In the 2010 movie “Envy,” Jack Black’s character invents a spray product that makes dog poo disappear.
It’s no surprise he gets rich off the invention, which, alas, is fictitious. Who wouldn’t welcome a reprieve from doody duty, certainly one of the least-appealing aspects of pet ownership.
“It was just one of those things you never wanted to go do,” said Marva Harper, who has three mid-size, mixed-breed dogs at her home in Briargate. “We would put it off and put it off until it would just become overwhelming.”
The phenomenon to which Harper refers shall henceforth be known as “poo-crastination,” or, the delaying of pet caca cleanup. If you have a dog and you’re lucky enough to have a yard, you’ve probably been guilty of it at some point.
Oh, poo-crastination, architect of year-round family fun and nostalgia! Who can forget the Easter egg-like hunts in autumn, when the poo was cleverly camouflaged by leaves? Or the edge-of-your-seat, “Which one of you forgot to check your shoes before coming in for dinner?”

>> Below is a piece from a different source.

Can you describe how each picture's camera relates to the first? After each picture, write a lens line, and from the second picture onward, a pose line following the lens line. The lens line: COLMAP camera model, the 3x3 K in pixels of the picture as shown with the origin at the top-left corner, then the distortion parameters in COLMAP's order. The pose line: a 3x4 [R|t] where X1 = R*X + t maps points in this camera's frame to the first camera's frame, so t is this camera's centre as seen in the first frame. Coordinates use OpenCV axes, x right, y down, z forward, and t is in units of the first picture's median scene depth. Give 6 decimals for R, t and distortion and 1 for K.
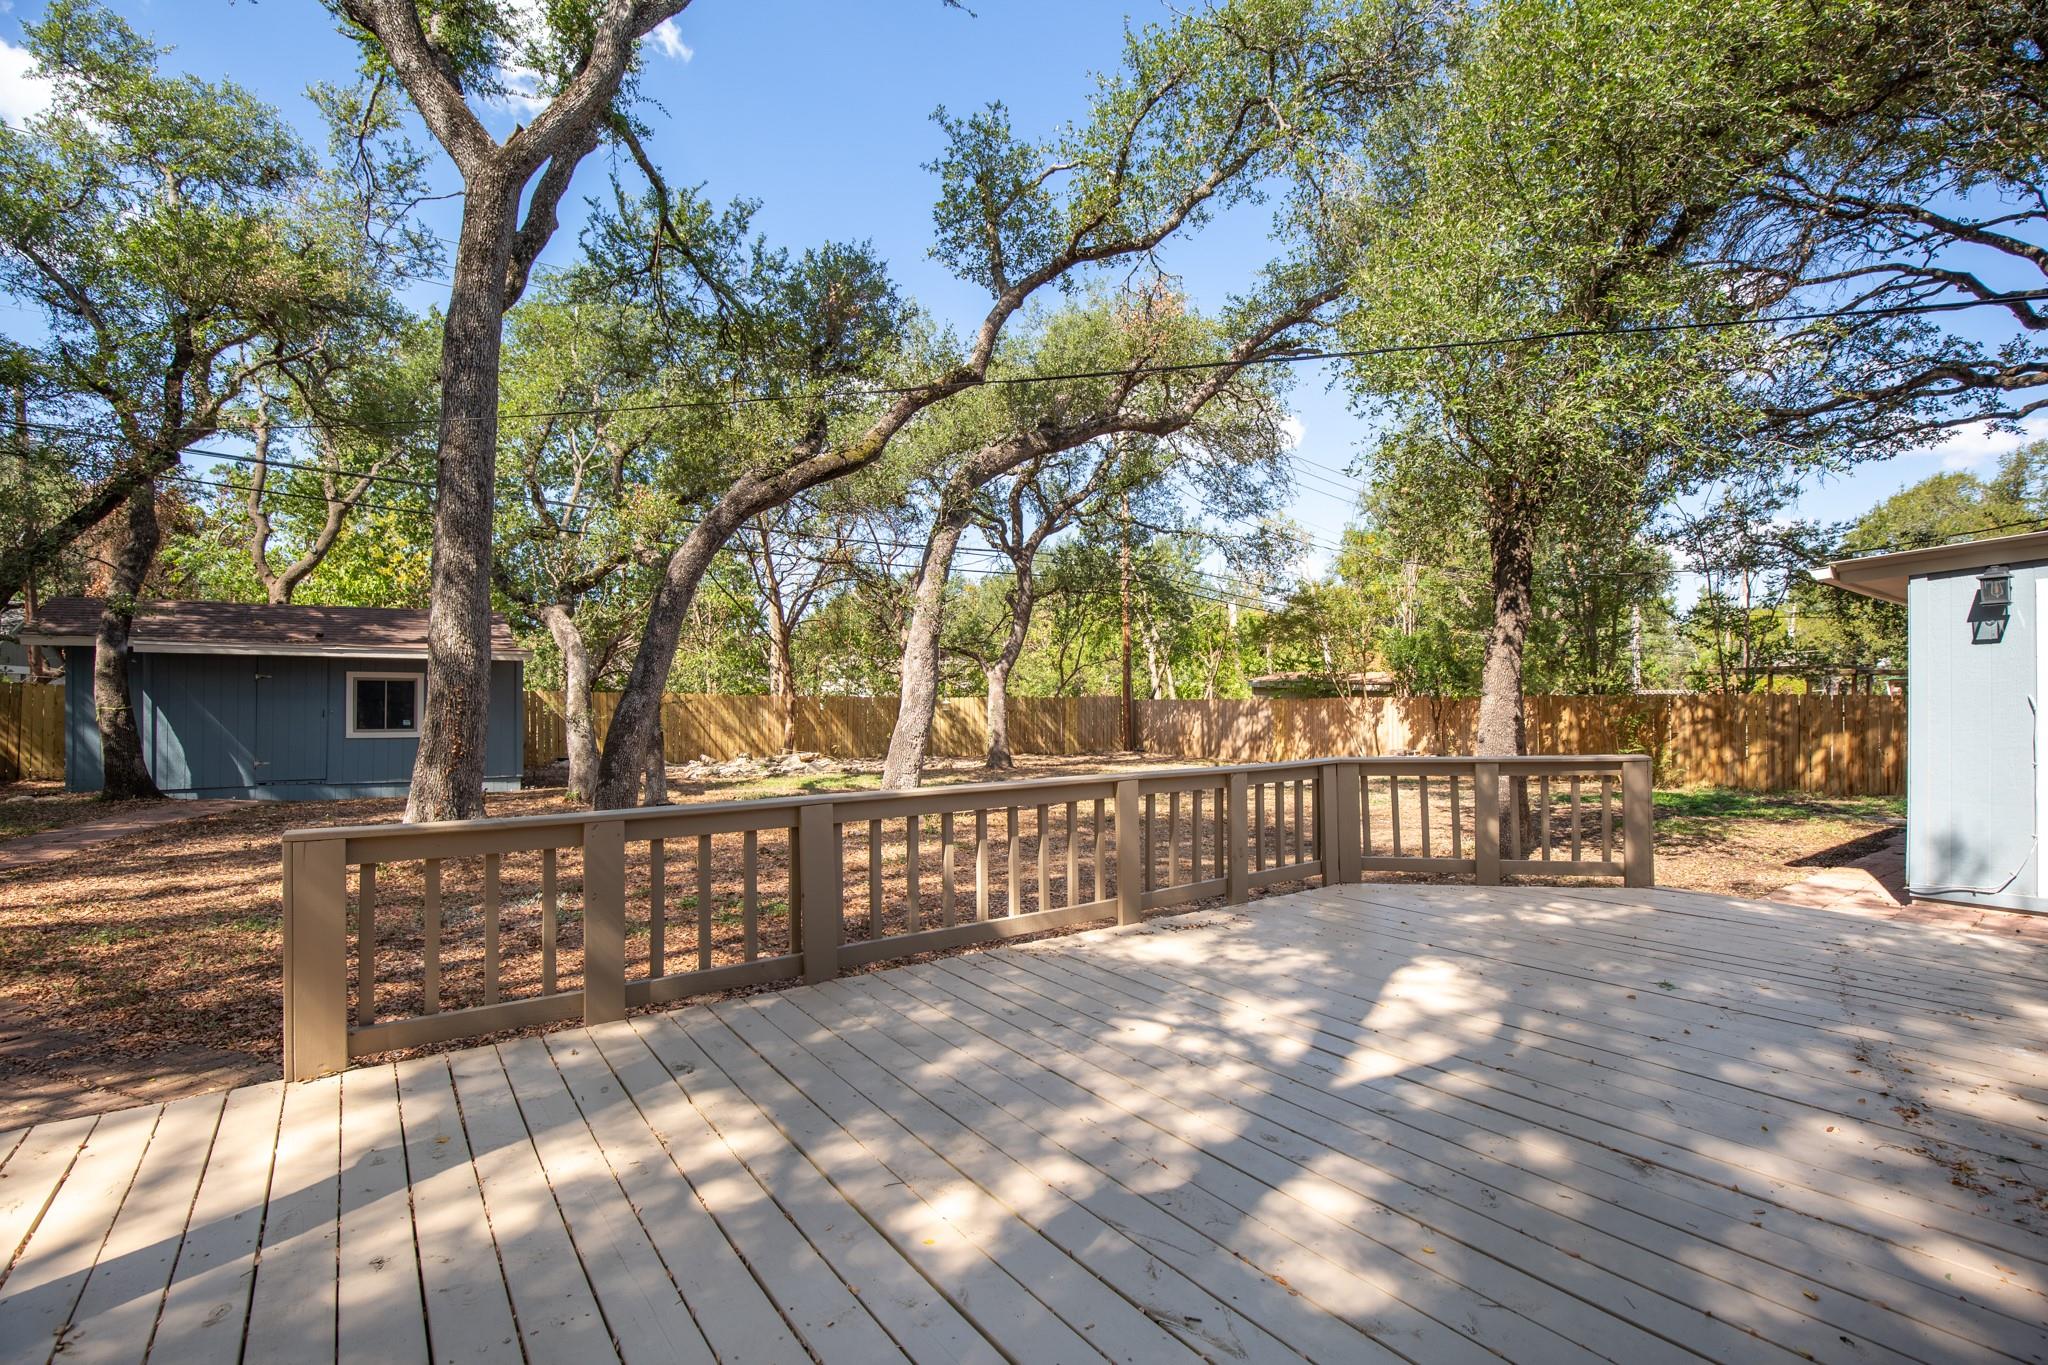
lens RADIAL K [[946.8, 0, 1019.3], [0, 946.8, 682.1], [0, 0, 1]] dist [-0.005644, 0.003902]
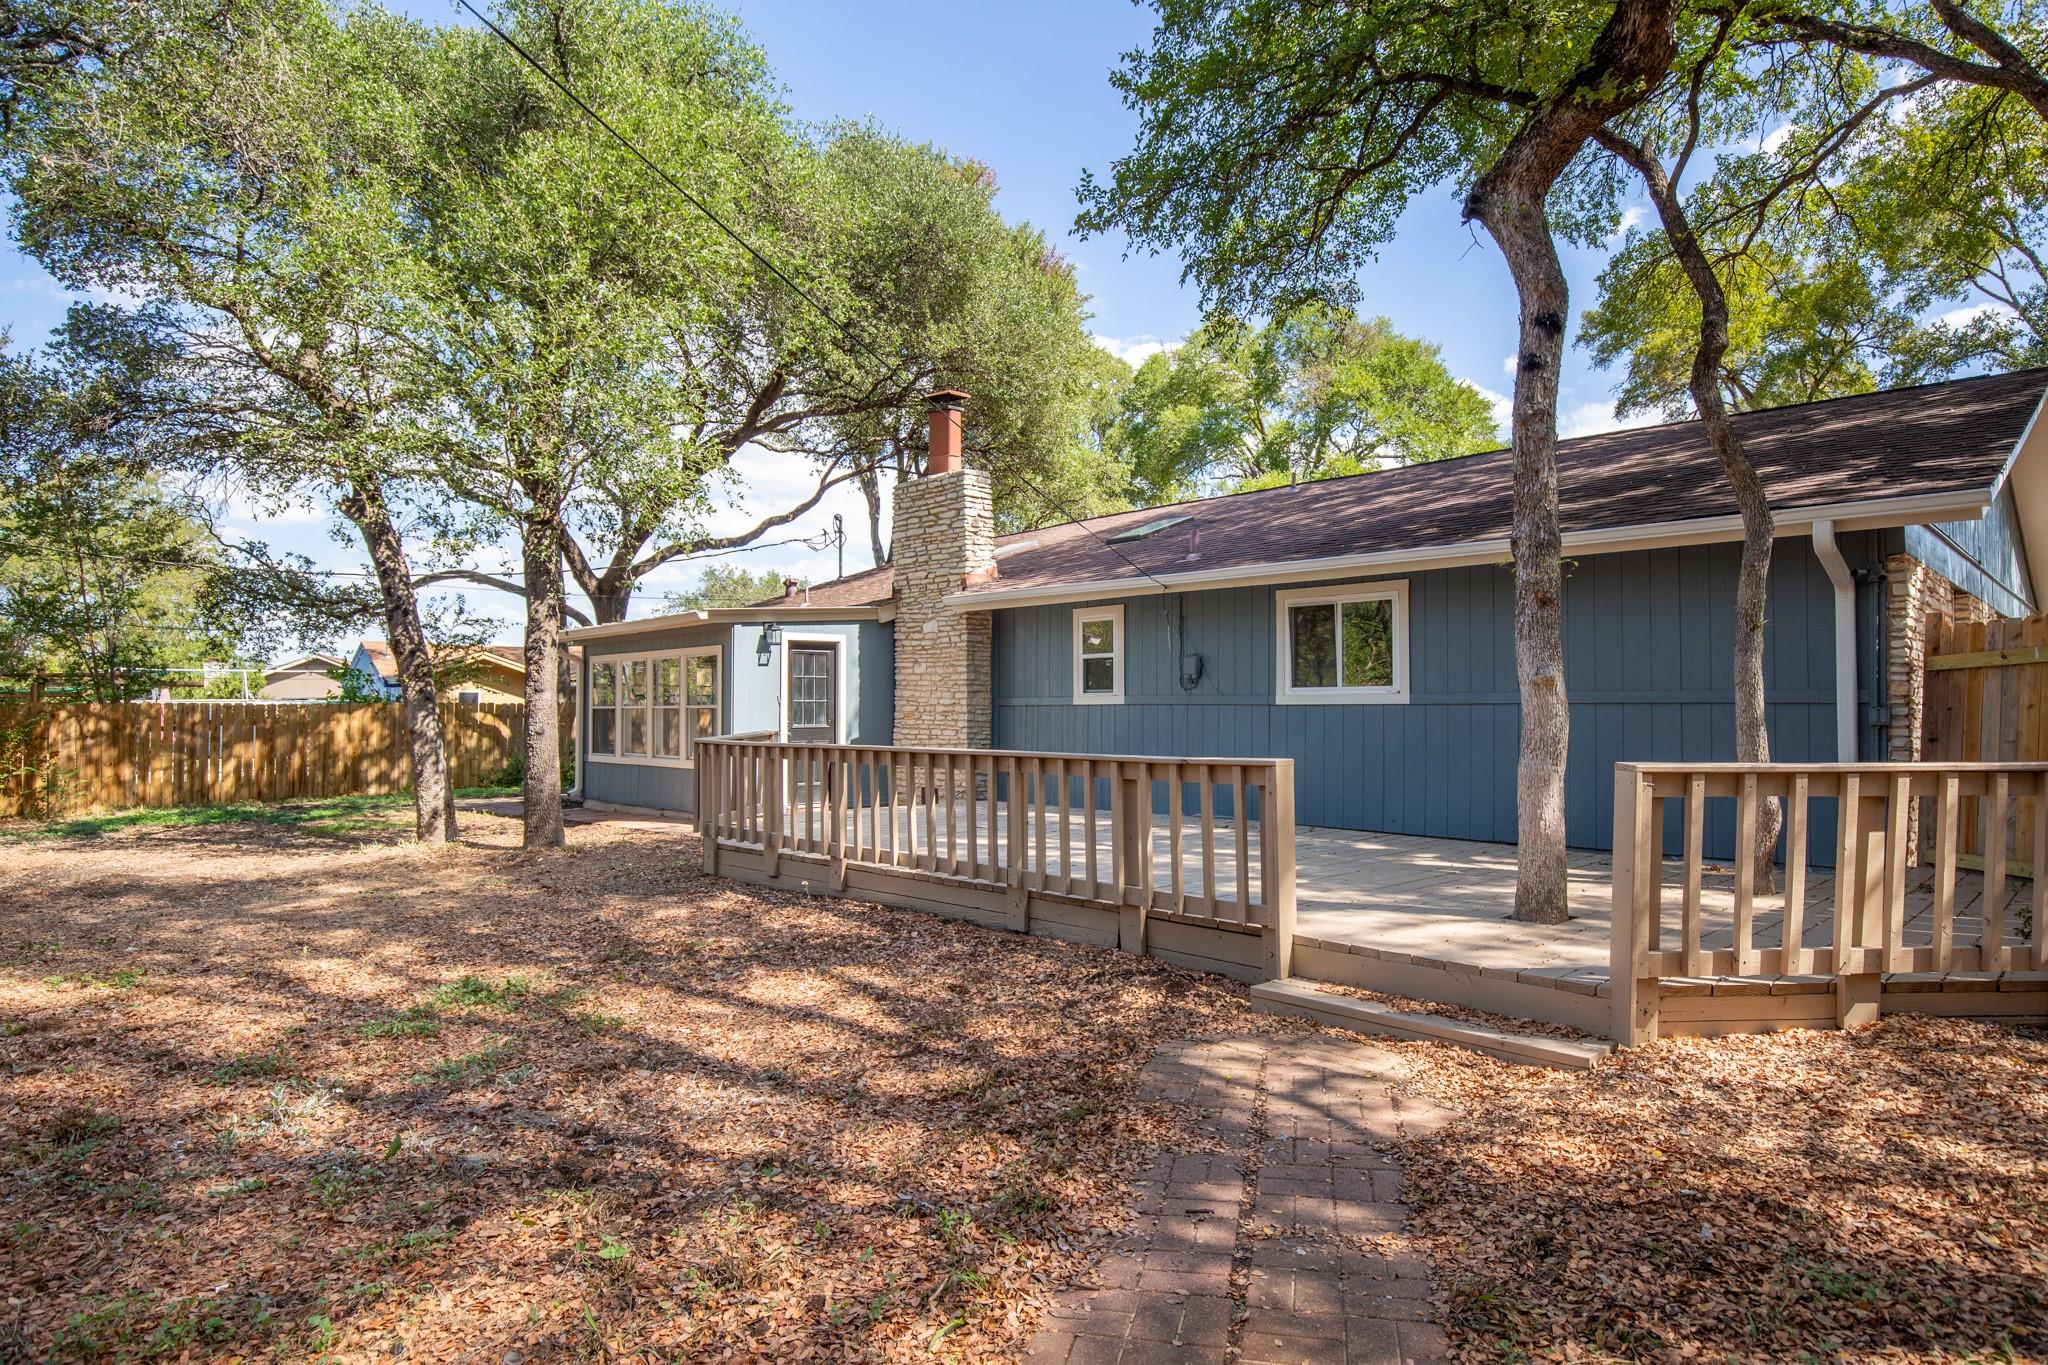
lens RADIAL K [[1174.2, 0, 1020.5], [0, 1174.2, 694.0], [0, 0, 1]] dist [-0.003230, -0.000372]
pose [[-0.110739, 0.015526, 0.993728, -0.446995], [-0.007448, 0.999837, -0.016452, 0.015741], [-0.993822, -0.009223, -0.110606, 0.293790]]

The downsides to poo-crastination can be seriously unfunny, though, and not just for the health of your lawn. According to the Environmental Protection Agency, pet waste can contain parasites that are harmful to humans and animals, as well as nutrients and toxins that can leach into the soil with rain or snowmelt and end up in groundwater.
The canine virus parvo is transmitted in feces and can survive for years in soil, as viral particles, said Dr. Lisa Bausch, a veterinarian with Bijou Animal Hospital.
“If you’ve had a parvo animal on your premises, it is not a good idea to bring an unvaccinated puppy onto the property,” Bausch said.
While parvo might present the most serious threat to pet health, uncleared feces also can contain roundworms, tapeworms and different parasites that can infect other dogs.
“Some of those parasites have the potential to infect humans, particularly children,” Bausch said.
Nationally, according to the Humane Society of the United States, 39 percent of households own at least one dog, with 40 percent of those at the two-or-more-poochs level. A 60-pound dog relieves itself from one to three times a day, producing approximately 410 pounds of waste each year (crunch the numbers yourself with the “poop calculator” at www .flushdoggy.com.)
What this means for The Poop Happens co-owner Travis Kelley is that business is always in production.
“You have this gorgeous yard and garden and all these beautiful things, it’s really kind of pointless if you don’t take that next step,” said Kelley, who owns and operates the Colorado Springs-based pet waste cleanup service with his brother, Tyler and friend, Nick Roberts.
Business is solid this time of year, with the drop in temperatures and families busy with far more appealing holiday obligations. Plus, in winter, poo can present an especially offensive aesthetic, contrasting starkly on the crest of new fallen snow.
“You don’t want people over eating dinner and seeing that out your window,” Kelley said. Plus, “it’s really important to get the waste removed from your lawn, especially before watering season begins,” he added.
To top off the cleanup, Kelley’s company — one of several that offer such services in the Pikes Peak region — will deodorize hard surfaces and landscaped areas.
Though small-scale composting options exist for homeowners, generally speaking, dog waste doesn’t make for good fertilizer because dogs have a meat-based diet, said Kelley, whose company services several hundred households, including that of Marva Harper, on a weekly basis. Prices start at $10 for a single pooch.
Now, doggy clean-up is “one thing I don’t have to concern myself with,” Harper said. “I have company coming and I have grandchildren playing in my yard, and now I know that it’s not going to be a big mess.”
It’s the closest to disappearing dog poo you’re likely to find outside the magic of Hollywood.